Today is Equal Pay Day, an opportunity to raise awareness of the gender pay gap. This gap affects women in every single state in nearly every occupation; there’s no escaping it. And if you’re a woman of color, you’re even worse off.
This week, President Obama is planning two executive actions to promote equal pay for women: an executive order that will prohibit federal contractors from retaliating against employees who talk about how much money they make, and a presidential memorandum that will require contractors to report data disaggregated by sex and race showing the compensation they provide their employees.
Join me in a slow clap, won’t you?
Women, their families and their communities are searching for a strong political will to help eliminate pay inequity.

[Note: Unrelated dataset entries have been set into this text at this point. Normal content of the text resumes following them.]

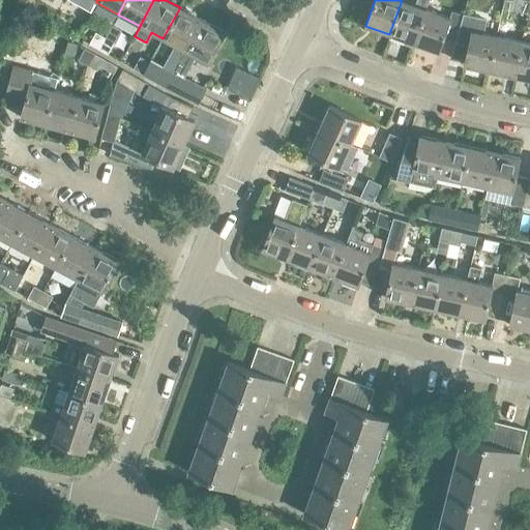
[(389,34),(388,38),(404,43),(405,40),(413,42),(425,8),(428,0),(416,0),(415,5),(402,0),(389,34)]
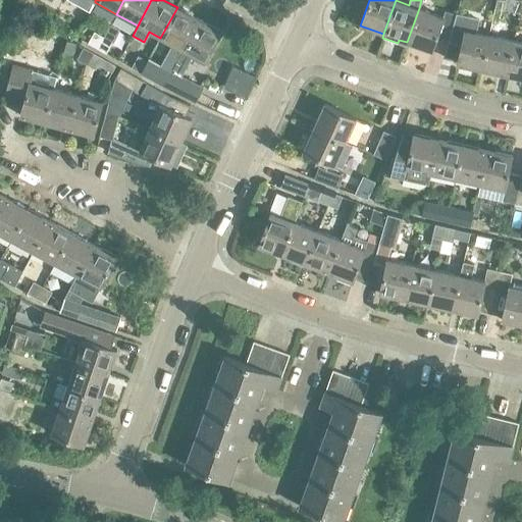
[(506,10),(508,0),(497,0),(496,8),(506,10)]
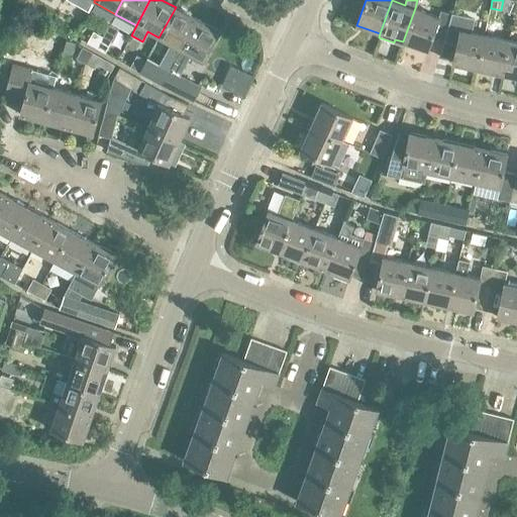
[(180,49),(197,18),(176,7),(159,37),(180,49)]
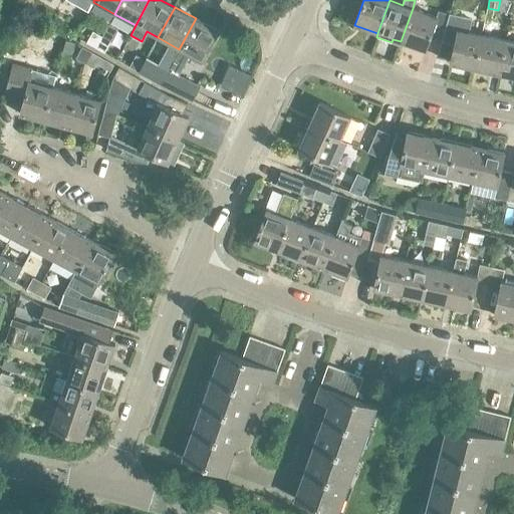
[(413,8),(401,41),(424,50),(429,37),(441,41),(448,15),(438,12),(436,17),(413,8)]
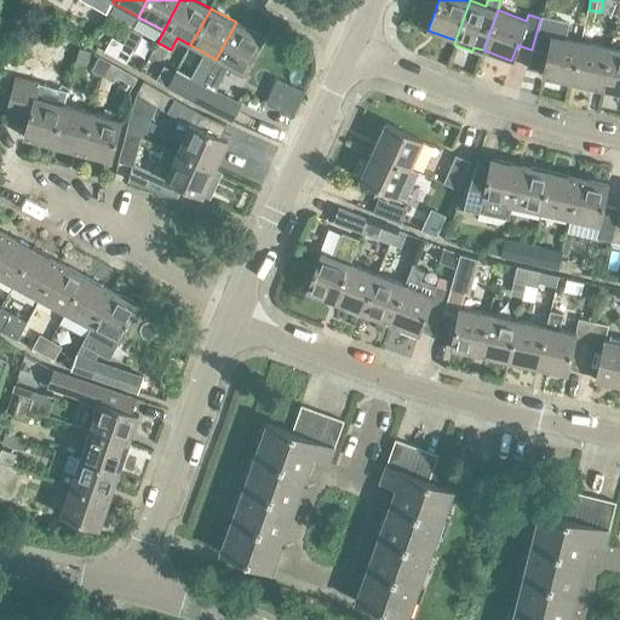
[(532,50),(526,68),(544,72),(543,76),(569,82),(579,41),(567,39),(569,24),(540,18),(532,50)]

It may be 2014, but many of our elected officials (the president notwithstanding) and political power players are stuck in the 1950s, either dismissing or bemoaning our demands for fair pay. And — gasp! — they aren’t all men.
Here are the top 3 most ridiculous things female GOP-ers have recently said about equal pay.
1. Women are too busy to want equal pay.
RedState Women Executive Director Cari Christman said that the GOP does not support equal pay laws because “women want real-world solutions to this problem, not more rhetoric.” When asked to elaborate, she said,
We lead busy lives, whether working professionally, whether working from home, and times are extremely busy. It’s a busy cycle for women, and we’ve got a lot to juggle. So when we look at this issue we think, what’s practical? And we want more access to jobs. We want to be able to get a higher education degree at the same time we’re working or raising a family.
So we want education and jobs but not equal pay? I beg to differ. Someone needs to explain to me how it’s not practical to receive proper remuneration for work so that we can pursue higher education and raise families.
2. “Men Are Better Negotiators.”
At least that’s how Beth Cubriel, head of the Texas Republican Party, explains the pay gap’s existence. She thinks that instead of pursuing legal action for pay equity, women should simply become better negotiators. You have to hand it to her — she’s managed to apply classic victim-blaming rhetoric to the workplace, while simultaneously bolstering a gender stereotype.
3. Fair pay makes women look like “whiners.”
Minnesota State Rep. Andrea Kieffer recently balked at a set of bills that would promote greater economic equality, claiming they paint women as whiners: “We heard several bills last week about women’s issues, and I kept thinking to myself: ‘These bills are putting us backwards in time. We are losing the respect that we so dearly want in the workplace by bringing up all these special bills for women, and almost making us look like whiners.”
Newsflash: we wouldn’t need these “special bills” if we were treated as equals from the get-go.